PARTE 1: Não Critique, Não Condene, Não Reclame

Dale Carnegie

Criticar parece consertar, mas estraga: fere o orgulho, levanta a defesa e deixa um rancor que dura anos — e quase nunca muda o que se queria mudar. O atalho que ninguém toma é o mais curto: compreender em vez de condenar.

A Crítica Volta como Bumerangue

Você atira a crítica para corrigir e ela volta para te acertar: o outro não se emenda — ele se defende, contra-ataca ou se fecha como bicho acuado. “Qualquer tolo sabe criticar; entender e perdoar é que exige caráter.” A crítica raramente conserta o erro, mas raramente é esquecida — o orgulho ferido cobra juros por décadas.

Cuidado: crítica no calor do momento é a que mais machuca. Conte até dez antes de abrir a boca.

Ninguém se Acha o Vilão

Cercado pela polícia, o assassino “Two Gun” Crowley escreveu que tinha “um coração cansado, mas bom, que a ninguém faria mal”. Se nem ele se condenava, que esperança há de a sua bronca dobrar uma pessoa comum? Não lidamos com criaturas de lógica, e sim de emoção — feitas de orgulho, vaidade e do tal coração que sempre se acha justo.

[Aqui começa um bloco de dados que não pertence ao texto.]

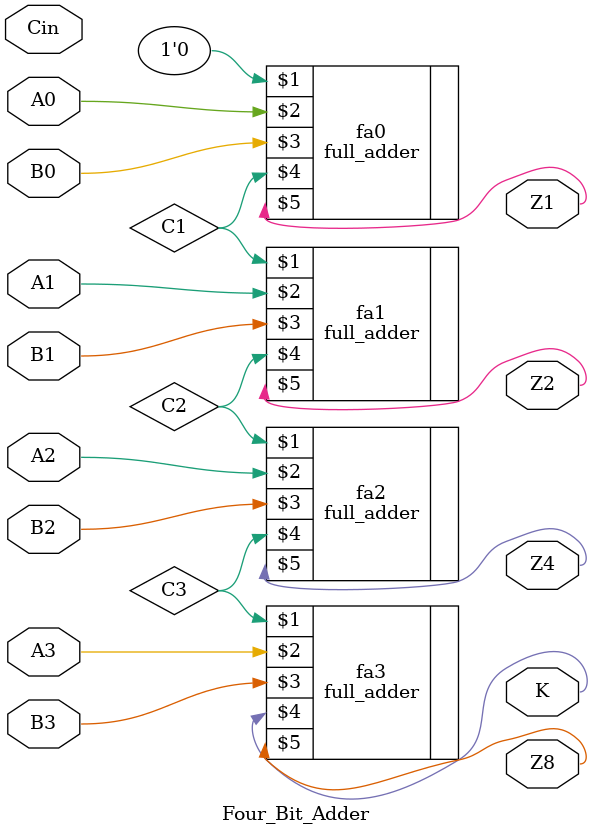
<source format=v>
`timescale 1ns / 1ps

module Four_Bit_Adder(Cin, A0, A1, A2, A3, B0, B1, B2, B3, K, Z8, Z4, Z2, Z1);
	//Cout = K; Z's for binary sum
	output K, Z8, Z4, Z2, Z1;
	input A0, A1, A2, A3, B0, B1, B2, B3, Cin;
	wire  C1, C2, C3;
	
	full_adder fa0 (1'b0, A0, B0, C1, Z1);
	full_adder fa1 (C1, A1, B1, C2, Z2);
	full_adder fa2 (C2, A2, B2, C3, Z4);
	full_adder fa3 (C3, A3, B3, K, Z8);
	
endmodule

/*
module Four_Bit_Adder(A, B, S, K);
	output [3:0]S;
	output K;
	input [3:0]A;
	input [3:0]B;
	wire  C1, C2, C3;	
	//Full_Adder(A, B, Cin, Cout, Sum)
	full_adder fa0 (1'b0, A[0], B[0], C1, S[0]);
	full_adder fa1 (C1, A[1], B[1], C2, S[1]);
	full_adder fa2 (C2, A[2], B[2], C3, S[2]);
	full_adder fa3 (C3, A[3], B[3], K, S[3]);


module Four_Bit_Adder(Cin, A0, A1, A2, A3, B0, B1, B2, B3, K, Z8, Z4, Z2, Z1);
	//Cout = K; Z's for binary sum
	output K, Z8, Z4, Z2, Z1;
	input A0, A1, A2, A3, B0, B1, B2, B3, Cin;
	wire  C1, C2, C3;
	
	Full_Adder fa0 (Cin, A0, B0, C1, Z1);
	Full_Adder fa1 (C1, A1, B1, C2, Z2);
	Full_Adder fa2 (C2, A2, B2, C3, Z4);
	Full_Adder fa3 (C3, A3, B3, K, Z8);
	

endmodule



endmodule
	*/

</source>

Modelo mental: troque “que burrice ele fez” por “por que, do lugar dele, aquilo fez sentido?”.

Entender no Lugar de Julgar

O que muda alguém nunca é a sentença — é a compreensão. Lincoln, ferino na juventude, quase foi parar num duelo por uma carta cruel; daí em diante engaveta as críticas e adota um lema: “Não julgues, para não seres julgado.” Procurar por que a pessoa agiu assim abre exatamente o canal que a crítica tranca.

Como aplicar: no lugar de “você errou”, faça uma pergunta sincera sobre o que a levou àquilo.

Lições-Chave (Técnica 1)

  • A crítica fere o orgulho e semeia rancor — quase nunca colhe correção.
  • Todo mundo se acha justificado; condenar só endurece o outro.
  • No lugar de criticar, procure entender por que ele agiu como agiu.